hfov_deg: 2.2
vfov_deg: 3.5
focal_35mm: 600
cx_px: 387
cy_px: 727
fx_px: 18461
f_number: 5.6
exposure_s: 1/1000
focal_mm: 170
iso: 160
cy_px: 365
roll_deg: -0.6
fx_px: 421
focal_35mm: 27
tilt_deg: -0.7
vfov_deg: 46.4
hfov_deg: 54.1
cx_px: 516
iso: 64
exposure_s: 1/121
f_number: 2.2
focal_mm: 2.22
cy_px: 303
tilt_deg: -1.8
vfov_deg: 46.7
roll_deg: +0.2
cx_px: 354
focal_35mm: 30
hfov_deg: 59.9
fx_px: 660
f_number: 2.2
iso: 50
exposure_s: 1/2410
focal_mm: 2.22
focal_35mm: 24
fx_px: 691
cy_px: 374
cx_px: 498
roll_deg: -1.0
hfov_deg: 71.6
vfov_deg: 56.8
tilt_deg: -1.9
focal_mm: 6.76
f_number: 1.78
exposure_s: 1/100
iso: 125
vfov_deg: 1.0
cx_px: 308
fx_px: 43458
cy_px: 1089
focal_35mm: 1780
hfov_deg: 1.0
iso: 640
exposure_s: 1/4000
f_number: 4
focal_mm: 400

* * *

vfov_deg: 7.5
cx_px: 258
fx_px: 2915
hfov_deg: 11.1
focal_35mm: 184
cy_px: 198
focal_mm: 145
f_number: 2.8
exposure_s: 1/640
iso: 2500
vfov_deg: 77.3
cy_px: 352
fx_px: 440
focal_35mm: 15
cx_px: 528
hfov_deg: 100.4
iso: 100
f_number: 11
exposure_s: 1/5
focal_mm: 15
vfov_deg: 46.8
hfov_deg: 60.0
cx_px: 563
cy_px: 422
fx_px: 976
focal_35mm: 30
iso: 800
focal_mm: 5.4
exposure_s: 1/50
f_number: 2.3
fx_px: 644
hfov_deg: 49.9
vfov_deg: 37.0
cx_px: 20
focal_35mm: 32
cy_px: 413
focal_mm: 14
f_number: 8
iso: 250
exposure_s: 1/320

Your goal
From the data above, output only the lines between the line containing "hfov_deg: 2.2" and the line containing "focal_mm: 400", inclusive, exactly as written.

Solution to this task
hfov_deg: 2.2
vfov_deg: 3.5
focal_35mm: 600
cx_px: 387
cy_px: 727
fx_px: 18461
f_number: 5.6
exposure_s: 1/1000
focal_mm: 170
iso: 160
cy_px: 365
roll_deg: -0.6
fx_px: 421
focal_35mm: 27
tilt_deg: -0.7
vfov_deg: 46.4
hfov_deg: 54.1
cx_px: 516
iso: 64
exposure_s: 1/121
f_number: 2.2
focal_mm: 2.22
cy_px: 303
tilt_deg: -1.8
vfov_deg: 46.7
roll_deg: +0.2
cx_px: 354
focal_35mm: 30
hfov_deg: 59.9
fx_px: 660
f_number: 2.2
iso: 50
exposure_s: 1/2410
focal_mm: 2.22
focal_35mm: 24
fx_px: 691
cy_px: 374
cx_px: 498
roll_deg: -1.0
hfov_deg: 71.6
vfov_deg: 56.8
tilt_deg: -1.9
focal_mm: 6.76
f_number: 1.78
exposure_s: 1/100
iso: 125
vfov_deg: 1.0
cx_px: 308
fx_px: 43458
cy_px: 1089
focal_35mm: 1780
hfov_deg: 1.0
iso: 640
exposure_s: 1/4000
f_number: 4
focal_mm: 400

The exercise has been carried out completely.